Suche im Portal
Häufig gestellte Fragen
Ich habe gehört, es gibt neue Mittel gegen Kopfläuse, die keine Insektizide enthalten. Stimmt das?
Das Wort "Insektizid" hat für viele Eltern einen sehr abschreckenden Klang, es steht aber ganz allgemein für eine Substanz, die Insekten abtötet - und das ist ja das Ziel jedes Kopflausmittels. Insofern enthält also jedes Kopflausmittel, das zum Abtöten der Kopfläuse eingesetzt wird, "Insektizide".
Darüber, welchen Wirkstoff das Mittel gegen die Kopfläuse einsetzt und wie dieser wirkt, sagt der Begriff "Insektizid" nichts aus. Möchte man die Kopflausmittel, die derzeit erhältlich sind, nach ihrer Wirkungsweise unterscheiden, so gehören die meisten zu einer der beiden folgenden Gruppen:
1.
Zur Bekämpfung von Kopflausbefall werden seit vielen Jahren Mittel angewandt, die auf das Nervensystem der Läuse einwirken. Sie enthalten Stoffe auf chemischer oder pflanzlicher Basis (Extrakt aus der Chrysanthemenblüte), welche bei den Läusen zu Lähmungen und schließlich zum Tod führen. In Deutschland sind aus dieser Gruppe Mittel zugelassen, die die Wirkstoffe Pyrethrum, Allethrin oder Permethrin enthalten.
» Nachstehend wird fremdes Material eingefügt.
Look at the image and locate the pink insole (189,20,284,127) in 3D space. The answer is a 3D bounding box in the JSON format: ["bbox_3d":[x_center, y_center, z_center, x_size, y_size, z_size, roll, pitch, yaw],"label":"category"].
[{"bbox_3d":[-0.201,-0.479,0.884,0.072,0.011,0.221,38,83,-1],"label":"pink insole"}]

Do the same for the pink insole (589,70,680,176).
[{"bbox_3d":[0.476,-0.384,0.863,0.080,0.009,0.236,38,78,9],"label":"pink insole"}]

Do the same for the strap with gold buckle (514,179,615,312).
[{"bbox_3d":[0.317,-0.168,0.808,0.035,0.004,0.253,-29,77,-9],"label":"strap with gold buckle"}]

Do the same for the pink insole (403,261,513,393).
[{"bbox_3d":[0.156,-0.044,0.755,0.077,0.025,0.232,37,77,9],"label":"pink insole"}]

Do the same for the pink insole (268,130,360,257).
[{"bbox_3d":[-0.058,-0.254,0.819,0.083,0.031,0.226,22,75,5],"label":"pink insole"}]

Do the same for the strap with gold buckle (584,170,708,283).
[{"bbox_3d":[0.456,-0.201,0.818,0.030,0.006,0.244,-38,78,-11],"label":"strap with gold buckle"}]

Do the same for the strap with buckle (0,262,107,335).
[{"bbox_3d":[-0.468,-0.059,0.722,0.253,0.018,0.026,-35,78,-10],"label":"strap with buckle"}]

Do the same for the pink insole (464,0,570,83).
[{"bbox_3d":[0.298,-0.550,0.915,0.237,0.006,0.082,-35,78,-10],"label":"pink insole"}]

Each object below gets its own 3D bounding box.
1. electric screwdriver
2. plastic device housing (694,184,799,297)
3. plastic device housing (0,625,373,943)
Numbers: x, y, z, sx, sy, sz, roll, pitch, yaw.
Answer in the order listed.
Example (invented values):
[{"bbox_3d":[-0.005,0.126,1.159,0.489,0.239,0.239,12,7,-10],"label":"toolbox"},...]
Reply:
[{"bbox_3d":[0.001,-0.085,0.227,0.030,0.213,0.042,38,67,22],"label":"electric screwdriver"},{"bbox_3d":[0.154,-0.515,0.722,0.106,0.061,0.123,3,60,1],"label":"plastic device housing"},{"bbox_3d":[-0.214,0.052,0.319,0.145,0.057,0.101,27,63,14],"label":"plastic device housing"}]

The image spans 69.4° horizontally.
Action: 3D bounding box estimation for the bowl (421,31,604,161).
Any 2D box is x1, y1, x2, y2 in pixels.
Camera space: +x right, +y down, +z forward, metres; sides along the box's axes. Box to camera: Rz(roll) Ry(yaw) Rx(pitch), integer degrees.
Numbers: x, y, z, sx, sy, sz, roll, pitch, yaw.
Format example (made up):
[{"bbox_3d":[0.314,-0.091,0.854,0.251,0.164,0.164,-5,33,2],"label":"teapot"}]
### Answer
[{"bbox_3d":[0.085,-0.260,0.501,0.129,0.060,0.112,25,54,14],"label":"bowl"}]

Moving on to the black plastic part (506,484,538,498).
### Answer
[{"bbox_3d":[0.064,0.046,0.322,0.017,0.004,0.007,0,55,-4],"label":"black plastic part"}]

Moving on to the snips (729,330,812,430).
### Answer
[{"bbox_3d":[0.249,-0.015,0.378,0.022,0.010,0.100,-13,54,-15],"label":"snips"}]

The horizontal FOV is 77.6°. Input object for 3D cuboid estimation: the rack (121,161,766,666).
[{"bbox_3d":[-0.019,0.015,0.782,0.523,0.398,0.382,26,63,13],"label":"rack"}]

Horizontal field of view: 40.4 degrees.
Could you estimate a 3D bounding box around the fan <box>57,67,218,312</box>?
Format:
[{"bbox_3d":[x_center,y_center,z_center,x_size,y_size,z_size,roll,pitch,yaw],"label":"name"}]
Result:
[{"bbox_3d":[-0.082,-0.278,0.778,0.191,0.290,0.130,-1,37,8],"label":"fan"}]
Sie sind vom Umweltbundesamt geprüft und für wirksam und gesundheitlich unbedenklich befunden worden.
2.
Daneben gibt es mittlerweile eine Reihe von Mitteln, die auf einer anderen Wirkungsweise beruhen: Sie töten die Läuse, indem sie deren Atmungsöffnungen verkleben, was zum Ersticken der Läuse führt. Aus dieser Gruppe sind in Deutschland verschiedene Mittel zugelassen, die auf der Basis von Dimeticon (einem dünnflüssigen Silikonöl) funktionieren sowie ein Mittel, das auf der Basis von Kokosöl funktioniert. Das Umweltbundesamt hat diese Mittel geprüft und ihre Wirksamkeit und Unbedenklichkeit in Laborversuchen nachgewiesen. Für Eltern, die bei ihren Kindern keine neurotoxisch wirkenden Mittel anwenden möchten, stellen diese neuen Mittel eine Alternative dar. Beachten Sie aber: Das Bundesinstitut für Arzneimittel und Medizinprodukte warnt vor der leichten Entflammbarkeit einiger dieser Mittel und der damit verbundenen Verbrennungsgefahr.
Bei Überempfindlichkeit und bei bestimmten Allergien können im Übrigen bei jeder Art von Kopflausmitteln Hautunverträglichkeiten auftreten. Sind bei Ihrem Kind solche Erkrankungen bekannt oder hat es offenen Stellen oder Wunden am Kopf, sollten Sie deshalb in jedem Fall sicherheitshalber ärztlichen Rat einholen.